*** Opening of Page extract ***

NFTs, blockchain and metaverse are the flavours of the moment. But what are they? Do they have an impact on the real world? And above all, are they bound to have an impact on any sort of IP rights, including PBRs?
Good questions, indeed. Quite complicated to answer such good questions with good answers. Before going into details, we have to start from the basics:
- Blockchain is a system in which a record of transactions made in cryptocurrency is maintained across several computers linked in a peer-to-peer network
- NFT (Non-Fungible Token) is the combination of a number known as the token ID and a contact address. As the largest majority of commentators on NFT stated, at its very core, an NFT is “those two numbers,” and it creates digital scarcity
- The metaverse is a virtual-reality space where users can interact with computer-generated environments and other users.

*** Close of Page extract ***
*** Opening of Available data ***

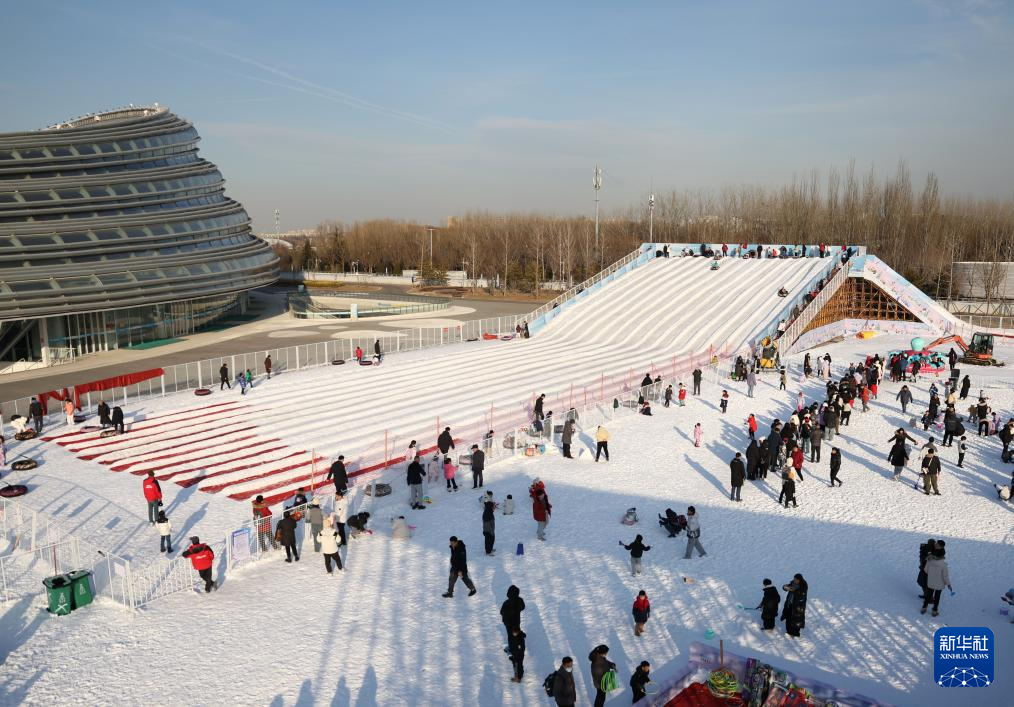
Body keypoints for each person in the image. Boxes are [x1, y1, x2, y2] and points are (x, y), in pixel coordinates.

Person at [921, 547, 952, 616]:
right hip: (939, 584)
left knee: (928, 595)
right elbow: (945, 576)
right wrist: (948, 584)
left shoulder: (929, 561)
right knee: (937, 597)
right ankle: (934, 611)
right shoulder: (944, 565)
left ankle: (924, 607)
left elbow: (926, 570)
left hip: (931, 582)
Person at [482, 491, 496, 555]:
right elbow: (487, 524)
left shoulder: (489, 510)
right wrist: (491, 531)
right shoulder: (487, 513)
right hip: (488, 527)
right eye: (493, 507)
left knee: (492, 537)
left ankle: (490, 549)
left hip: (490, 526)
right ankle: (488, 551)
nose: (494, 508)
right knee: (489, 538)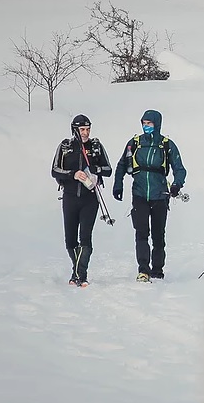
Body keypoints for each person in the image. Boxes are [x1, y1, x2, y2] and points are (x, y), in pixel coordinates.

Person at [112, 109, 187, 282]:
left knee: (158, 234)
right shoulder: (135, 143)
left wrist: (177, 184)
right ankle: (143, 270)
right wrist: (118, 184)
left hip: (160, 194)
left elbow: (179, 168)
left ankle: (158, 269)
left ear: (157, 124)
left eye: (149, 124)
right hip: (139, 193)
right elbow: (122, 164)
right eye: (144, 123)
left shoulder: (166, 144)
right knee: (141, 232)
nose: (146, 127)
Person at [51, 114, 112, 287]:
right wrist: (73, 174)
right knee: (70, 240)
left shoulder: (96, 146)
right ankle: (77, 270)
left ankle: (80, 275)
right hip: (70, 197)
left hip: (90, 198)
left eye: (87, 129)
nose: (85, 133)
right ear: (74, 129)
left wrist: (94, 168)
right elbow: (54, 170)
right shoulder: (65, 146)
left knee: (85, 237)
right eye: (82, 129)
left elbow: (108, 169)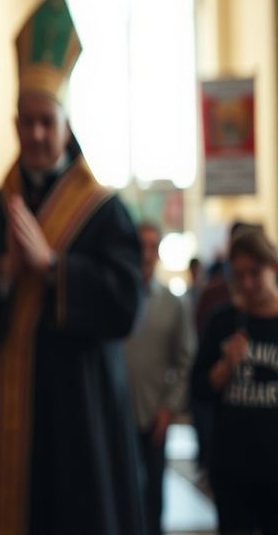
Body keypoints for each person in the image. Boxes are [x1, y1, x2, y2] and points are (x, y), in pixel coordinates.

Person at [0, 0, 145, 535]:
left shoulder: (104, 211)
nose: (35, 134)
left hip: (82, 415)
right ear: (15, 125)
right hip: (12, 415)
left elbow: (126, 302)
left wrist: (53, 267)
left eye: (46, 122)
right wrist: (3, 273)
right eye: (26, 121)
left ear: (65, 124)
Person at [190, 229, 278, 534]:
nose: (247, 284)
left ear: (273, 267)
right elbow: (198, 390)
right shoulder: (223, 321)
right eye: (239, 275)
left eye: (255, 273)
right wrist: (225, 365)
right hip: (232, 468)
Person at [122, 222, 194, 535]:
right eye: (141, 246)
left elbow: (184, 360)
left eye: (153, 246)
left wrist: (169, 406)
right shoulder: (116, 297)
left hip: (154, 416)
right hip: (116, 415)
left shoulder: (173, 304)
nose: (146, 254)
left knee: (152, 495)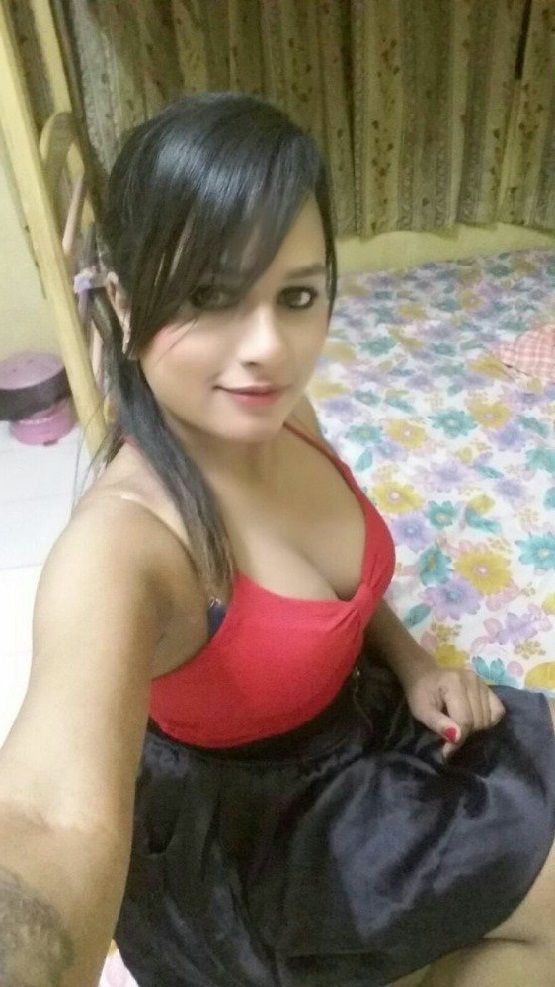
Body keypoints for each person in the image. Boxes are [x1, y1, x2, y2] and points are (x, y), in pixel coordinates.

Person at [0, 92, 553, 987]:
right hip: (267, 830)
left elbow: (344, 599)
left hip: (366, 720)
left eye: (295, 295)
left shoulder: (285, 414)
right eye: (209, 295)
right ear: (127, 304)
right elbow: (47, 819)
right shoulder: (123, 546)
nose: (267, 348)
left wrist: (414, 663)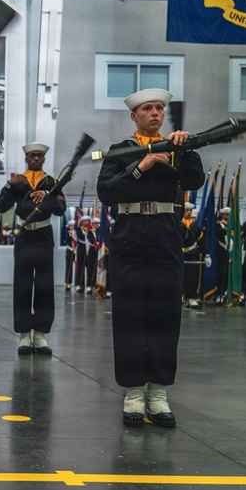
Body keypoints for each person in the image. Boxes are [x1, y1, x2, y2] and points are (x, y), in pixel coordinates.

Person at [96, 88, 204, 428]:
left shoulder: (177, 148)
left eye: (160, 108)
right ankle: (133, 391)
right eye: (148, 108)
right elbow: (107, 192)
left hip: (165, 236)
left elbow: (195, 180)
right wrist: (140, 167)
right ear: (134, 116)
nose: (155, 113)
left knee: (164, 314)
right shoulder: (120, 151)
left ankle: (158, 392)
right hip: (129, 238)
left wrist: (184, 150)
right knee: (129, 316)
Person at [0, 143, 66, 355]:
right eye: (32, 155)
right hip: (24, 236)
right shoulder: (18, 182)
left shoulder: (52, 183)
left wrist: (48, 195)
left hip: (44, 236)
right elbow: (1, 207)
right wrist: (8, 185)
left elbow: (61, 210)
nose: (36, 159)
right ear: (26, 158)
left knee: (45, 286)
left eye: (40, 156)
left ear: (44, 159)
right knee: (23, 285)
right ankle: (24, 334)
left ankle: (41, 334)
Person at [179, 201, 203, 308]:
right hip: (179, 254)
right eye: (186, 210)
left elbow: (201, 241)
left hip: (192, 254)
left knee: (192, 277)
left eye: (190, 211)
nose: (189, 212)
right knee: (179, 277)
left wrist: (206, 254)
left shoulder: (196, 227)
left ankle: (191, 298)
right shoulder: (177, 224)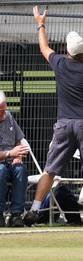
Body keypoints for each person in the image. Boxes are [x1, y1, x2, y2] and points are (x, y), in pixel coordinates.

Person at [24, 6, 83, 228]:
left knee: (50, 169)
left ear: (67, 51)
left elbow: (44, 47)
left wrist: (40, 24)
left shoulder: (60, 64)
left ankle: (34, 211)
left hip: (64, 124)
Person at [0, 91, 30, 227]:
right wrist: (10, 153)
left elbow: (19, 140)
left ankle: (16, 214)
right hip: (2, 160)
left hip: (11, 160)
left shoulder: (8, 117)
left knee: (21, 169)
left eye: (4, 109)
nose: (3, 113)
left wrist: (18, 155)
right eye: (0, 110)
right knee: (0, 171)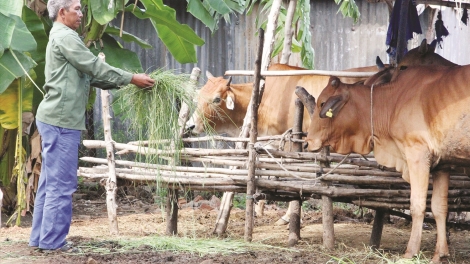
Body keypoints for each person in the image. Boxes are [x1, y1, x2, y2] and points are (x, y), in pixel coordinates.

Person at [29, 0, 155, 252]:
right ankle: (53, 243)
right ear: (62, 13)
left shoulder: (62, 36)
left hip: (55, 118)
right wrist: (131, 77)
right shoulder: (66, 36)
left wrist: (127, 83)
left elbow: (91, 75)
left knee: (49, 182)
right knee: (61, 184)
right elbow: (94, 65)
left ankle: (40, 239)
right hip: (61, 121)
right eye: (76, 8)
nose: (81, 12)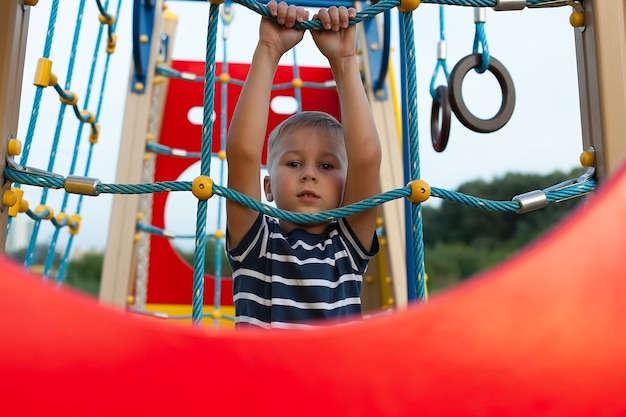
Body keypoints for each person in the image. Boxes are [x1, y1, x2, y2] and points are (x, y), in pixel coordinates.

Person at [226, 0, 381, 329]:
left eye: (326, 167)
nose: (309, 174)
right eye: (294, 163)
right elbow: (242, 153)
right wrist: (268, 49)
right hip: (263, 381)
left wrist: (344, 61)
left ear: (345, 184)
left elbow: (366, 160)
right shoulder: (256, 243)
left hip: (330, 381)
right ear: (266, 186)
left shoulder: (346, 247)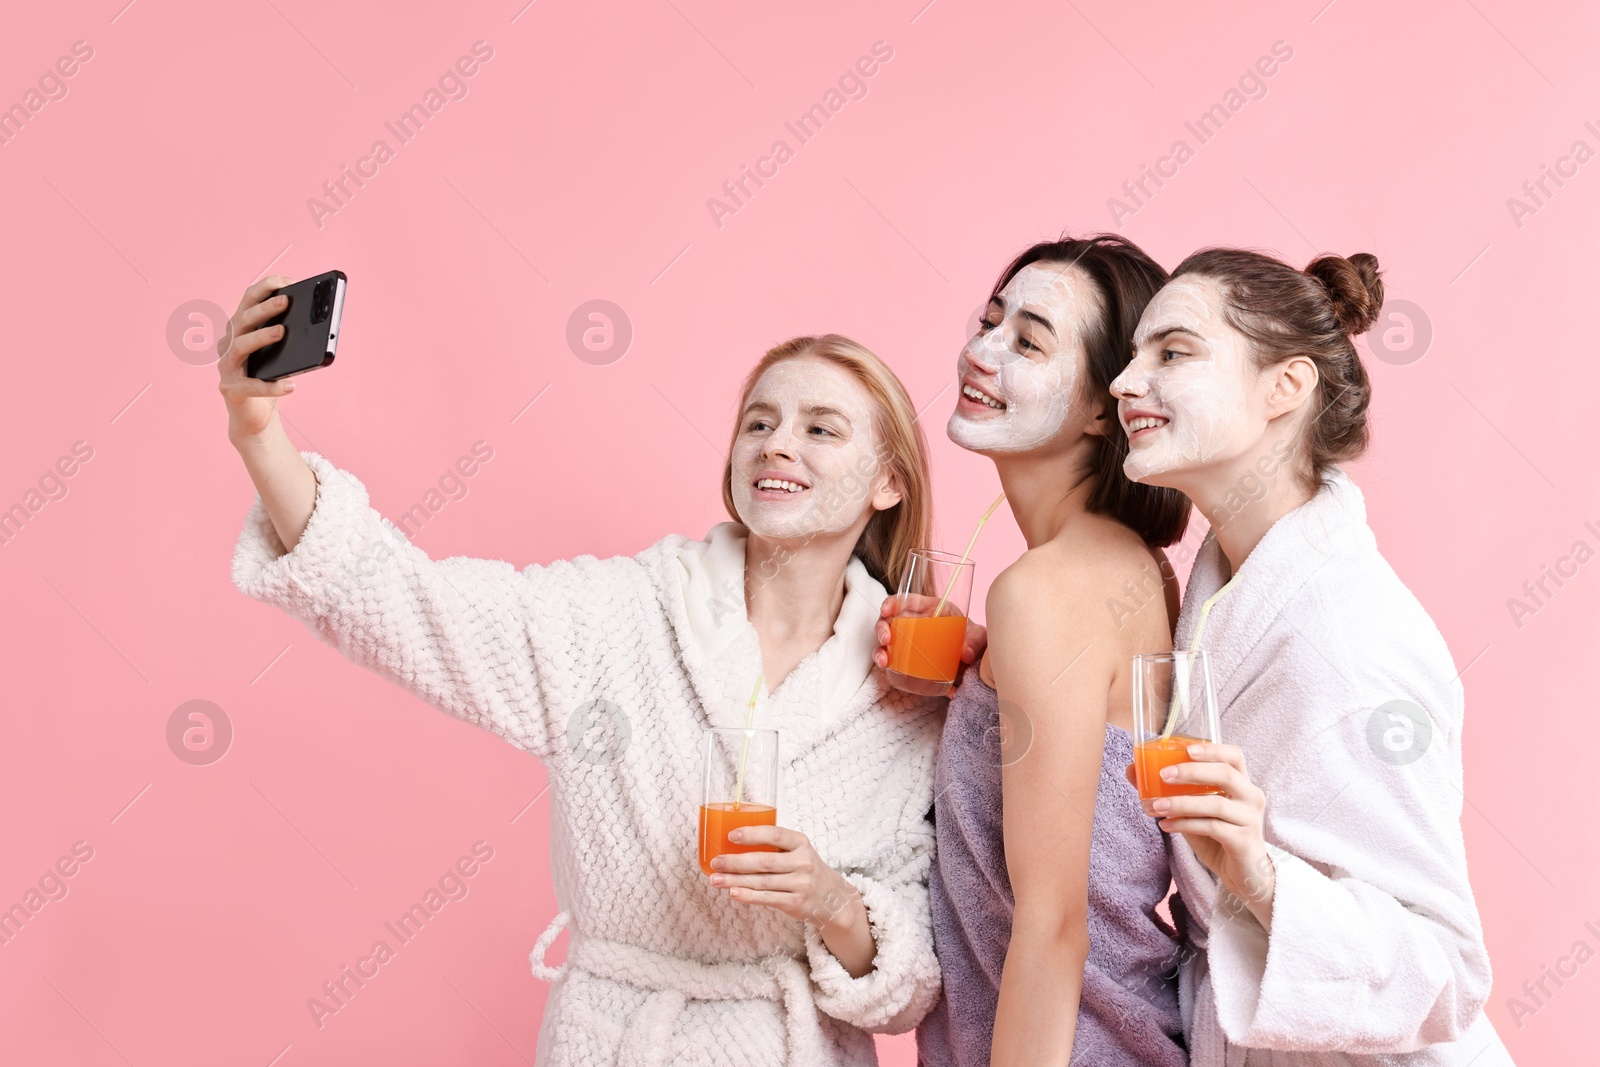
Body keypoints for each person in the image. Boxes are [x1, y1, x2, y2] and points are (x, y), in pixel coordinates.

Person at [219, 274, 945, 1066]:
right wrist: (258, 435)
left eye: (822, 429)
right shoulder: (619, 616)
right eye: (758, 422)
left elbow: (911, 986)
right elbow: (406, 603)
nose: (776, 443)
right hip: (619, 1041)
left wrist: (832, 899)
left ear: (889, 481)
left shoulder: (910, 687)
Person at [1109, 249, 1515, 1066]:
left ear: (1285, 387)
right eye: (1131, 355)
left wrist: (1259, 877)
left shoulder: (1351, 638)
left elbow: (1447, 972)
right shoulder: (1233, 579)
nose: (1124, 381)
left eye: (1173, 352)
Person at [889, 235, 1193, 1066]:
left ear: (1106, 405)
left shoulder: (1042, 591)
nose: (980, 354)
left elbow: (1054, 926)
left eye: (1027, 341)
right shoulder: (1134, 567)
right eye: (988, 323)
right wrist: (984, 680)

*** Close of Available data ***

What the task asks
Return, word for word, the part of the passage on NFTs, blockchain and the metaverse that opens with the words containing "NFTs, blockchain and" and closes with "and other users.".

Response
NFTs, blockchain and metaverse are the flavours of the moment. But what are they? Do they have an impact on the real world? And above all, are they bound to have an impact on any sort of IP rights, including PBRs?
Good questions, indeed. Quite complicated to answer such good questions with good answers. Before going into details, we have to start from the basics:
- Blockchain is a system in which a record of transactions made in cryptocurrency is maintained across several computers linked in a peer-to-peer network
- NFT (Non-Fungible Token) is the combination of a number known as the token ID and a contact address. As the largest majority of commentators on NFT stated, at its very core, an NFT is “those two numbers,” and it creates digital scarcity
- The metaverse is a virtual-reality space where users can interact with computer-generated environments and other users.